In a survey by civil rights groups Color of Change and UnidosUS, 41% of black and Hispanic business owners who had applied for the PPP said they were rejected, and 21% said they were still waiting for answers.
Congress required the Small Business Administration to prioritize PPP applications from underserved markets, including minority- and women-owned businesses, but the agency’s inspector general said last month that the agency largely ignored that mandate.
The minority supplier council found plenty of frustration among its members. “Many became disappointed and disillusioned,” Trimble said. “They couldn’t get a call back from their own banking institution, and they had gone into survival mode.”
The smallest companies were least likely to have gotten a loan.
“Some of them needed hand-holding,” Trimble said. “The smaller ones didn’t think they would qualify, or they were afraid of taking on a loan if they didn’t understand the rules to have it be forgivable.”
Kimbrough said his barber, who probably will qualify for a PPP loan, is typical of such owners. “It’s those kind of businesses that don’t have the technical sophistication to understand this program,” he said. “I’m personally committed to ensuring that we simplify the process for them.”

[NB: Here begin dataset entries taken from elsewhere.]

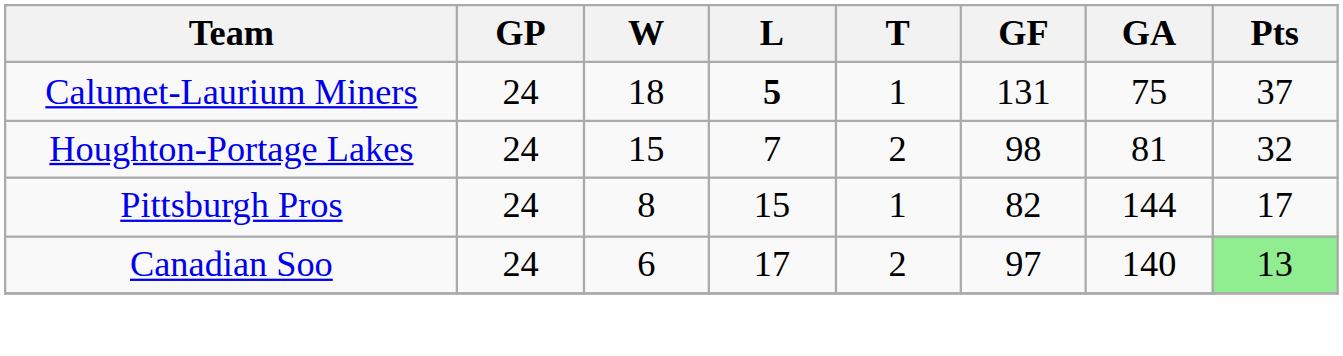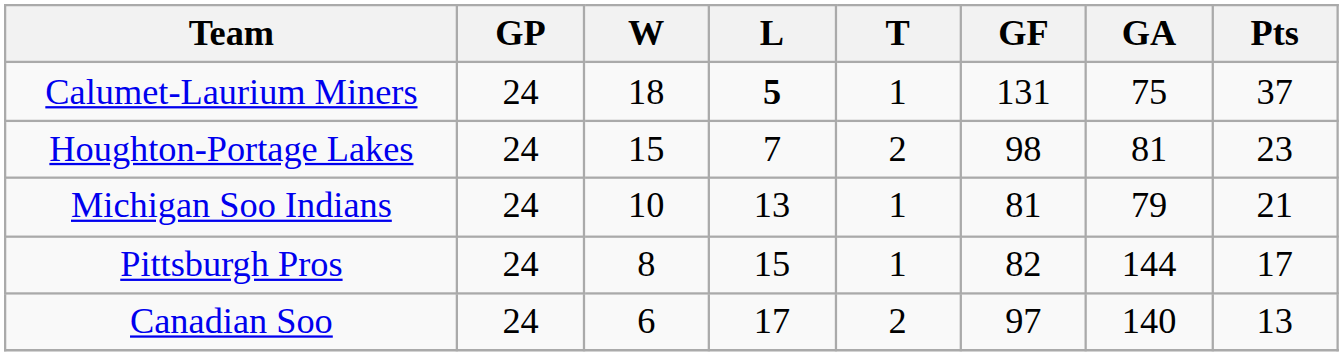Houghton-Portage Lakes | Pts: 32 -> 23
+ row: Michigan Soo Indians | 24 | 10 | 13 | 1 | 81 | 79 | 21
Canadian Soo | Pts: lightgreen background -> no background
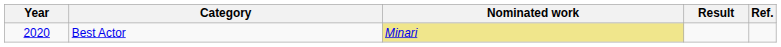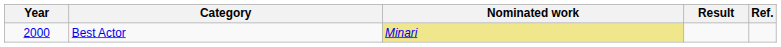Best Actor | Year: 2020 -> 2000
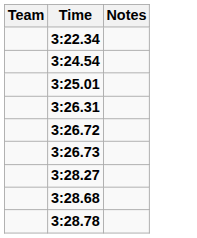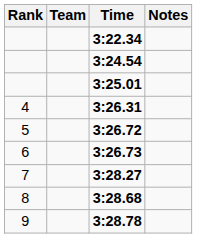+ column: Rank | 4 | 5 | 6 | 7 | 8 | 9
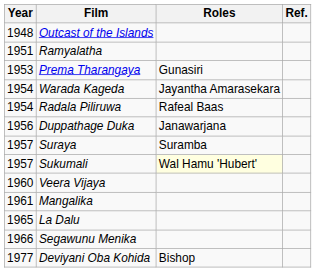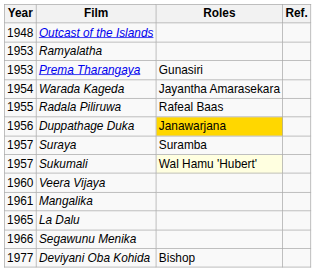Ramyalatha | Year: 1951 -> 1953
Radala Piliruwa | Year: 1954 -> 1955
Duppathage Duka | Roles: no background -> gold background
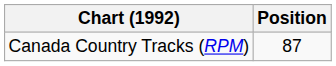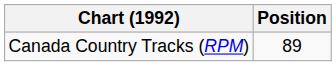Canada Country Tracks (RPM) | Position: 87 -> 89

The SBA has said about $90 billion remains of the $659 billion authorized for the PPP. Kimbrough, whose bank has lent about $200 million to 1,150 PPP borrowers so far, vows to make sure the remaining money goes to truly needy small businesses.
“Part of our strategy has been to be responsive to those businesses on Main Street that have been the most marginalized,” he said. “This is not new to us. I want that $90 billion to be used and used fast, because that’s a lot of loans.”